■ Your assignment
The expected result is a word-for-word copy of the entries, minus any pictures.

■ Material for the task

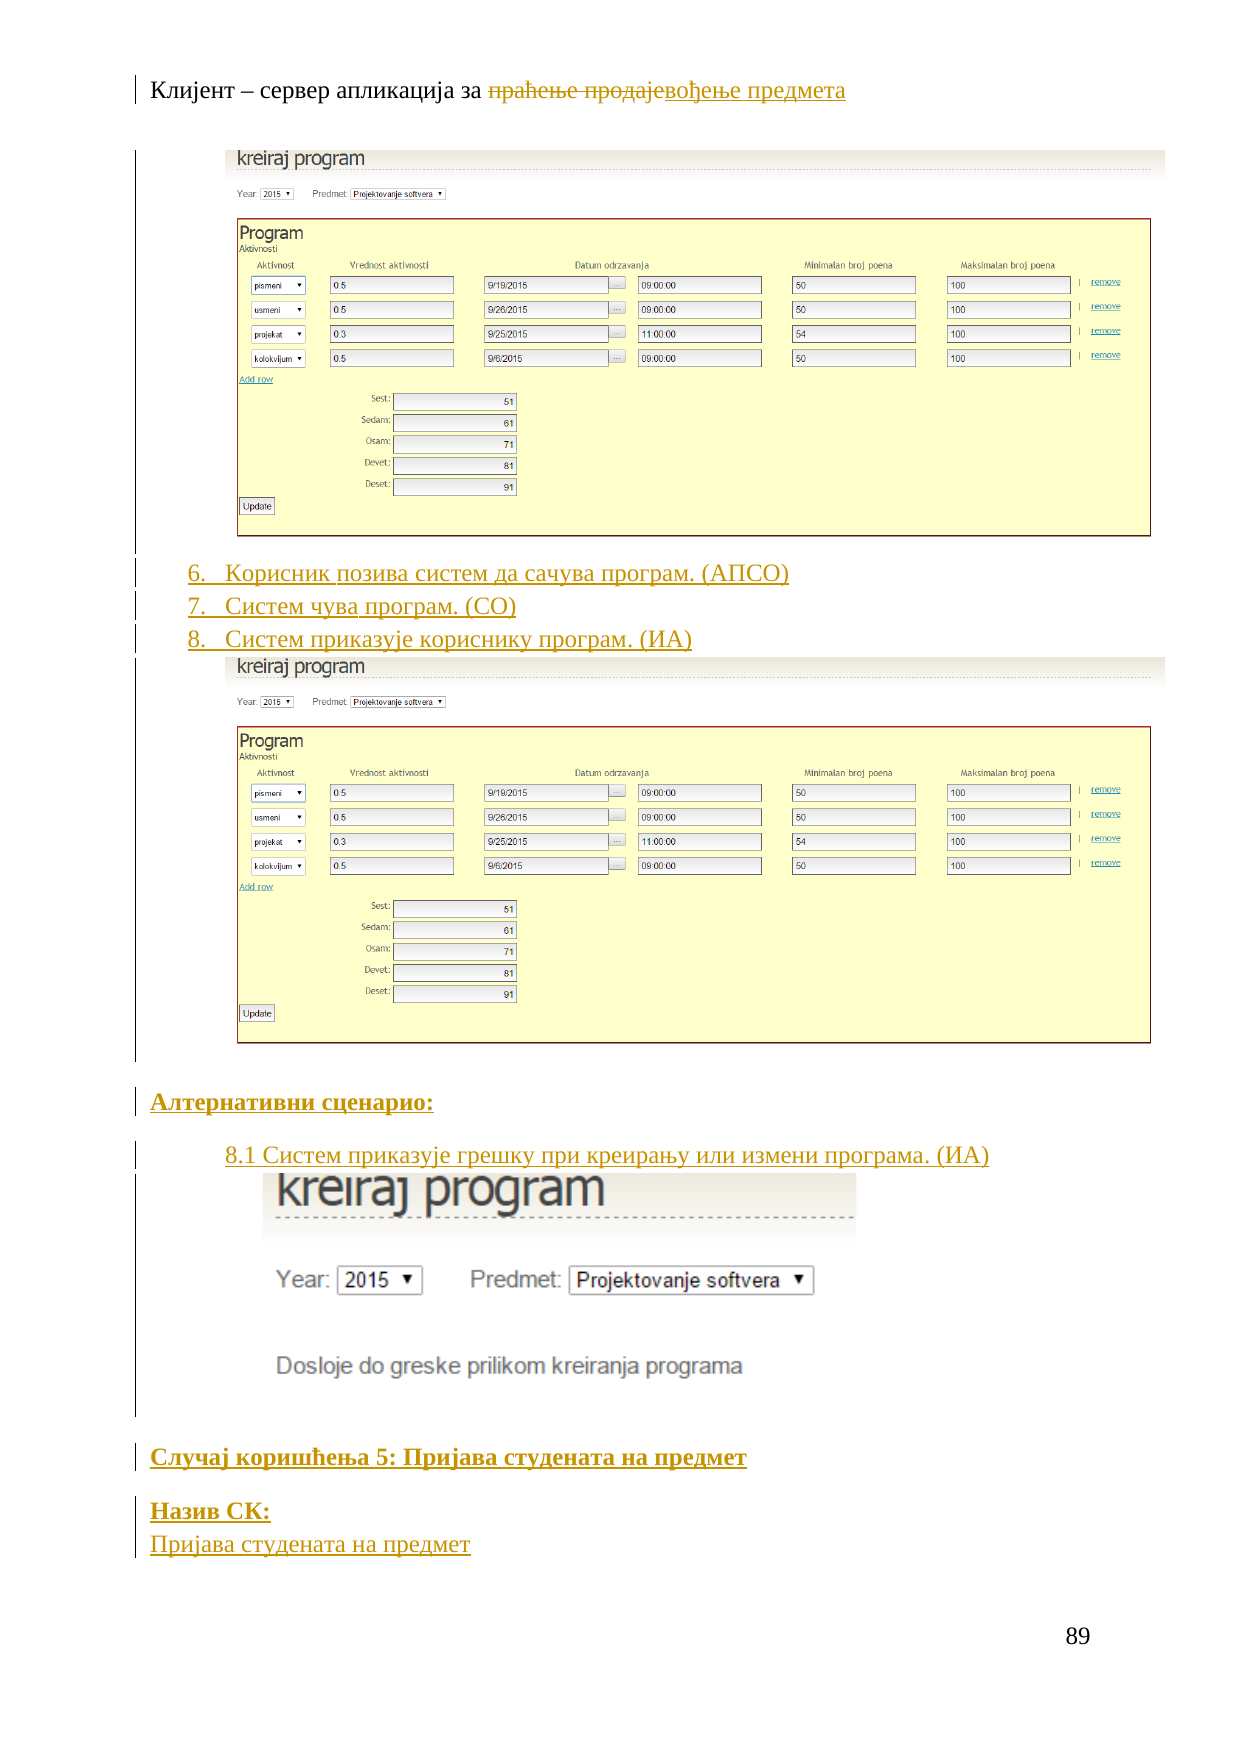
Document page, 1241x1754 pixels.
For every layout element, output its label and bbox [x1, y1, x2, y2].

picture [262, 1173, 857, 1418]
picture [225, 657, 1166, 1062]
picture [225, 150, 1166, 555]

■ Written answer
Document page, 1241x1754 pixels.
For every layout element, output its label and bbox [x1, y1, x2, y2].

picture [262, 1173, 857, 1418]
picture [225, 657, 1166, 1062]
picture [225, 150, 1166, 555]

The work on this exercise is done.